:: How to complete this task ::
All the lines below need to be output exactly, apart from any images.

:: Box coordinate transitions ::
........
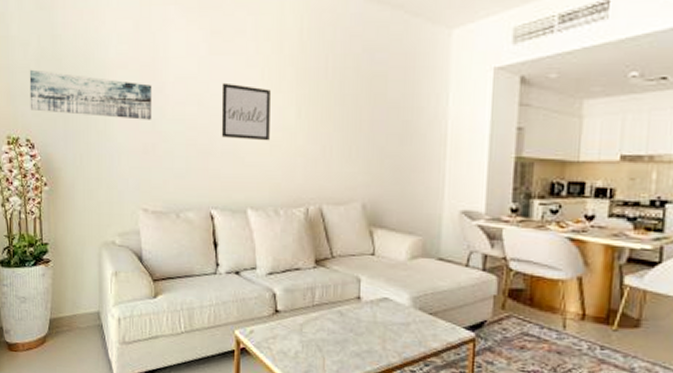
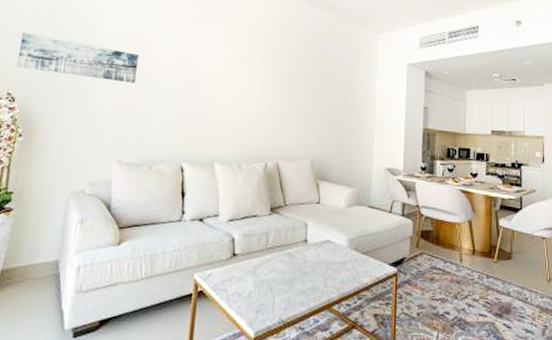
wall art: present [221,82,270,141] -> none [197,57,242,107]

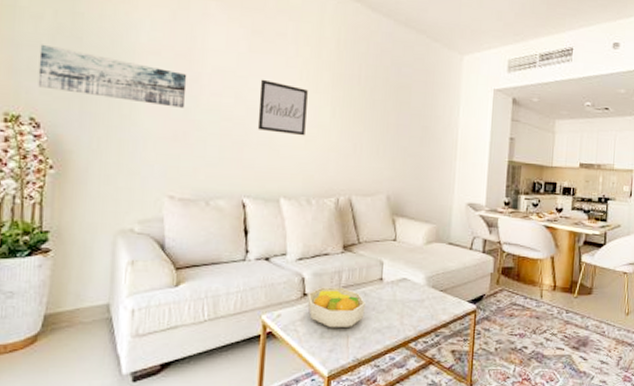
wall art: none [197,57,242,107] -> present [257,79,308,136]
fruit bowl: none [236,247,291,289] -> present [307,287,365,328]

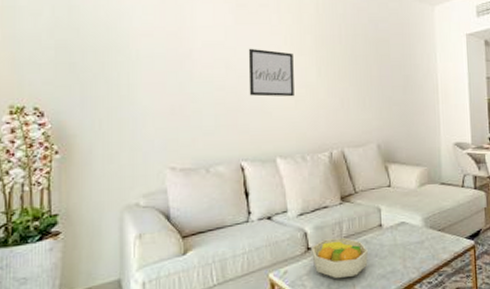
wall art: present [38,44,187,108] -> none [40,38,180,83]

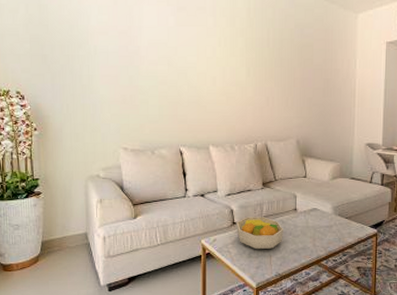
wall art: present [248,48,294,97] -> none [187,48,226,94]

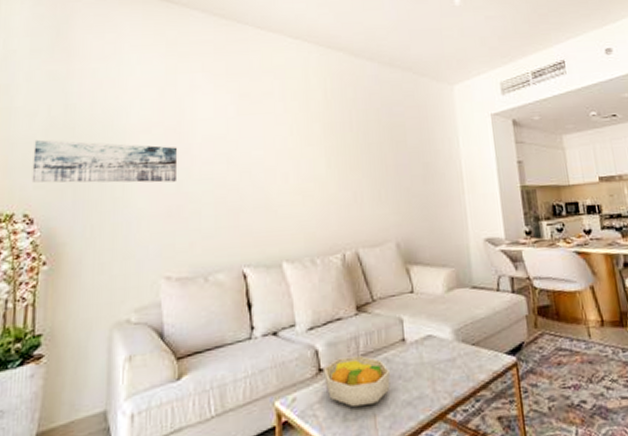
wall art: none [18,33,130,76] -> present [31,139,178,183]

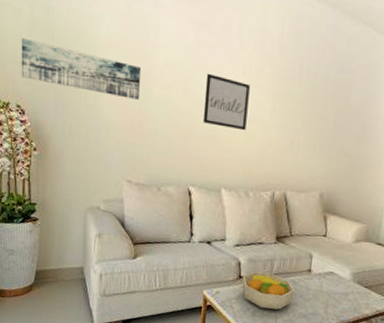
wall art: none [251,140,302,193] -> present [202,73,250,131]

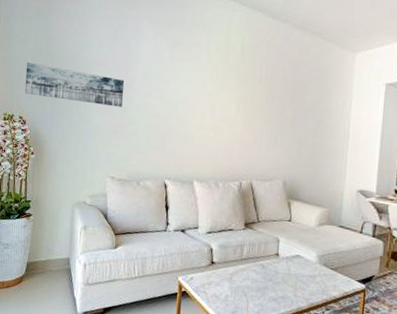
wall art: present [202,73,250,131] -> none [176,82,217,129]
fruit bowl: present [242,271,294,310] -> none [215,257,263,294]

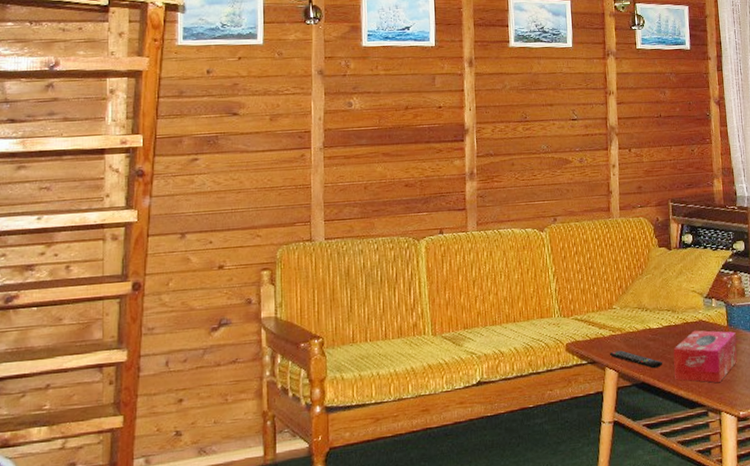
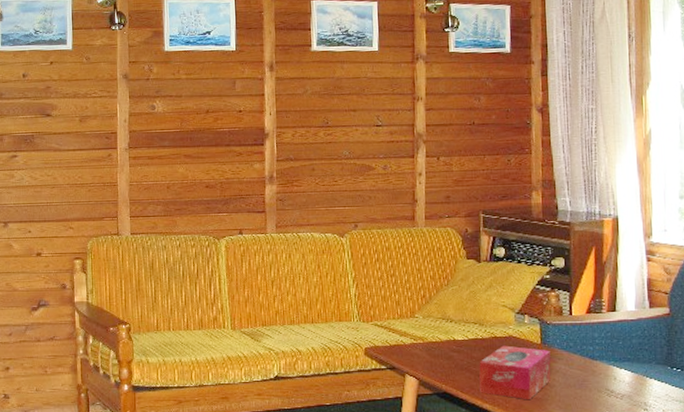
remote control: present [610,350,662,369] -> none [411,359,467,380]

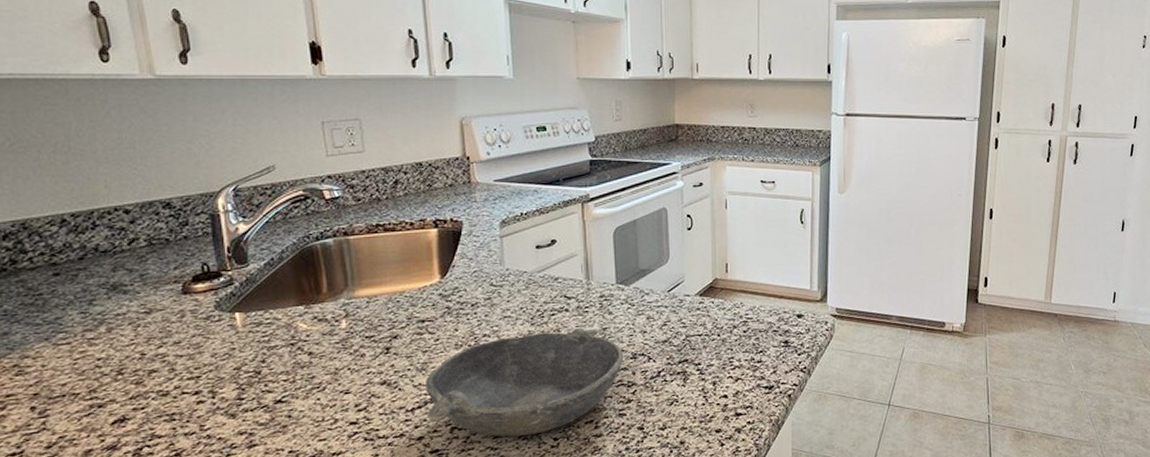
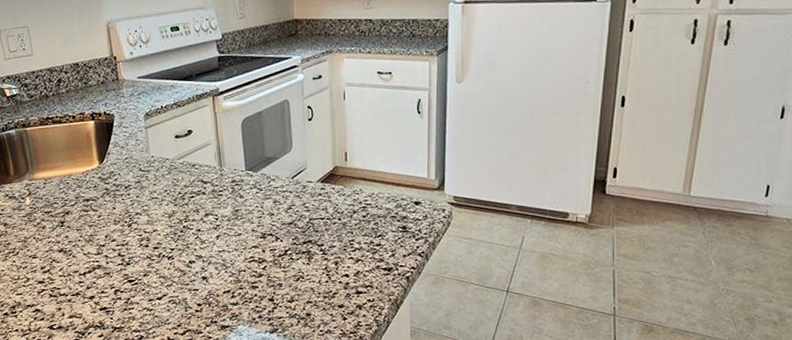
bowl: present [426,327,624,437] -> none [93,209,255,301]

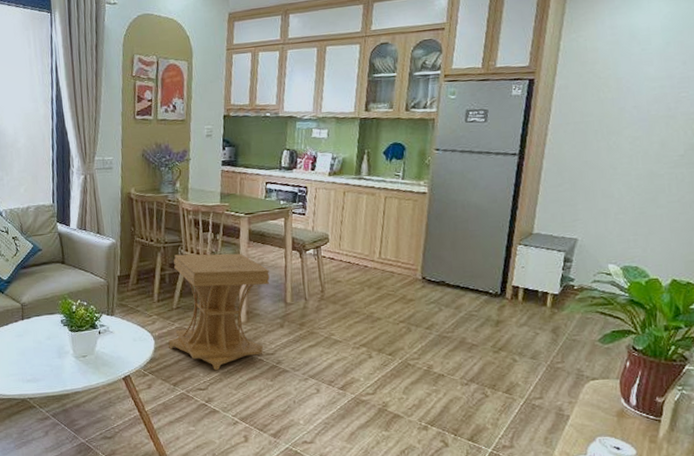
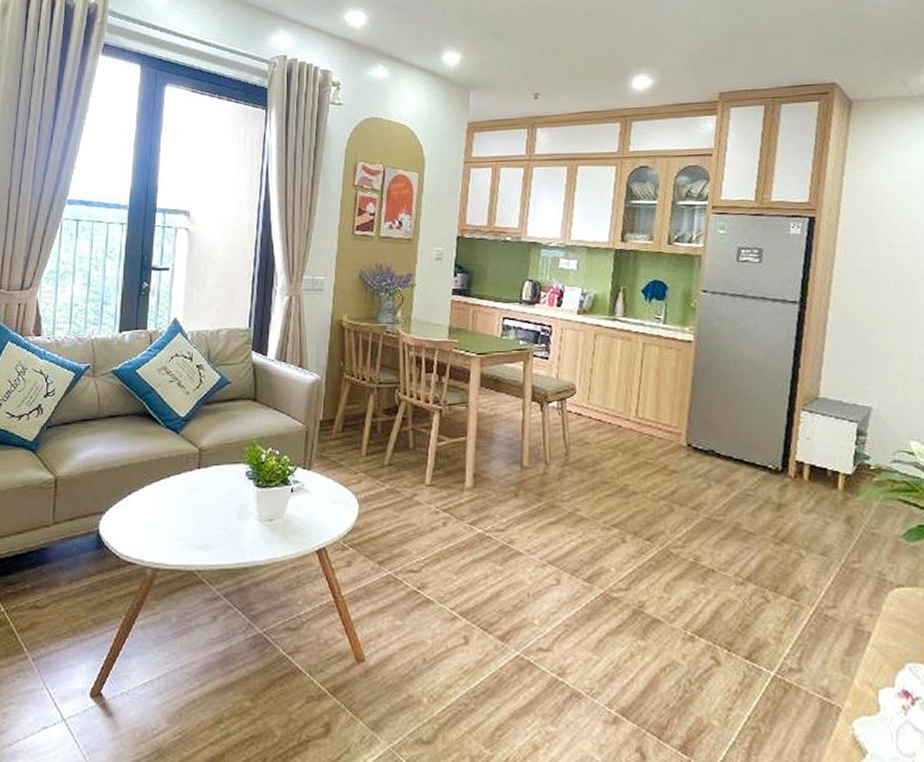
side table: present [168,253,270,371] -> none [376,398,504,548]

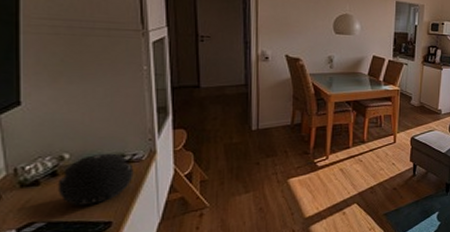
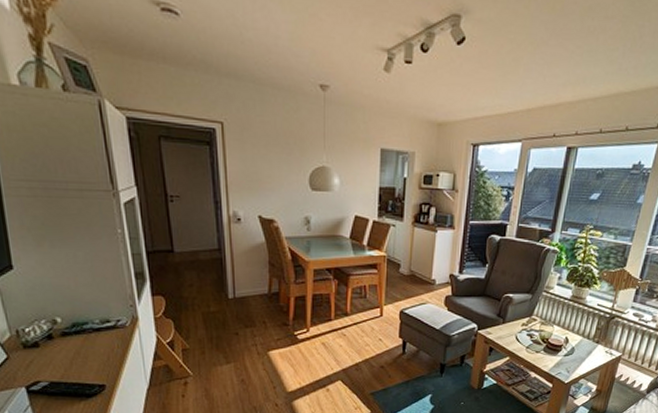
speaker: present [58,153,134,206] -> none [54,318,120,368]

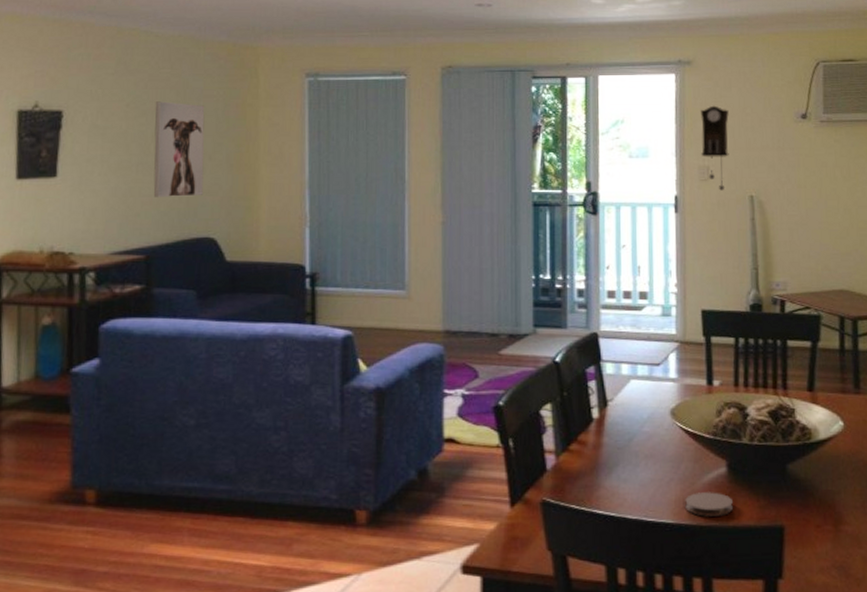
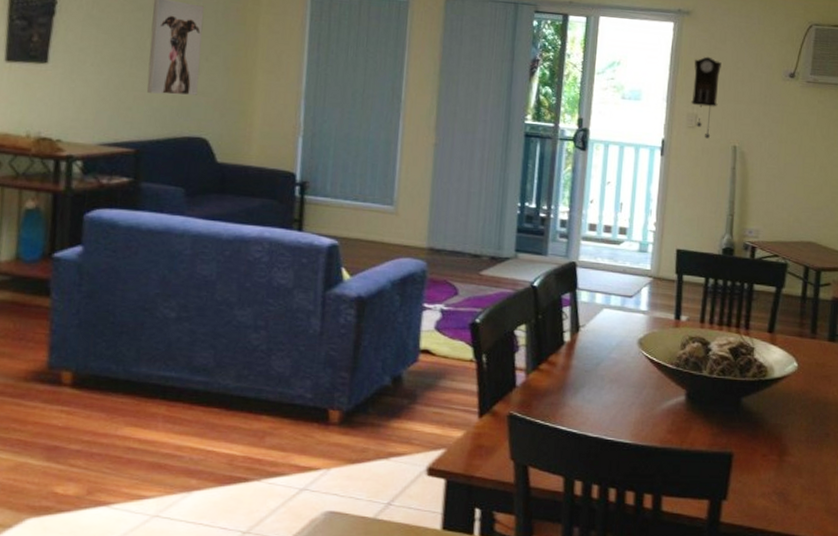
coaster: present [685,492,733,517] -> none [643,417,688,440]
........
:: Solution to this problem ::
wall art: present [221,82,270,141] -> none [197,57,242,107]

wall art: none [197,57,242,107] -> present [257,79,308,136]
fruit bowl: none [236,247,291,289] -> present [307,287,365,328]

wall art: present [38,44,187,108] -> none [40,38,180,83]

wall art: present [248,48,294,97] -> none [187,48,226,94]

wall art: none [18,33,130,76] -> present [31,139,178,183]

wall art: none [251,140,302,193] -> present [202,73,250,131]

wall art: present [202,73,250,131] -> none [176,82,217,129]
fruit bowl: present [242,271,294,310] -> none [215,257,263,294]

remote control: present [610,350,662,369] -> none [411,359,467,380]

bowl: present [426,327,624,437] -> none [93,209,255,301]

side table: present [168,253,270,371] -> none [376,398,504,548]

speaker: present [58,153,134,206] -> none [54,318,120,368]

coaster: present [685,492,733,517] -> none [643,417,688,440]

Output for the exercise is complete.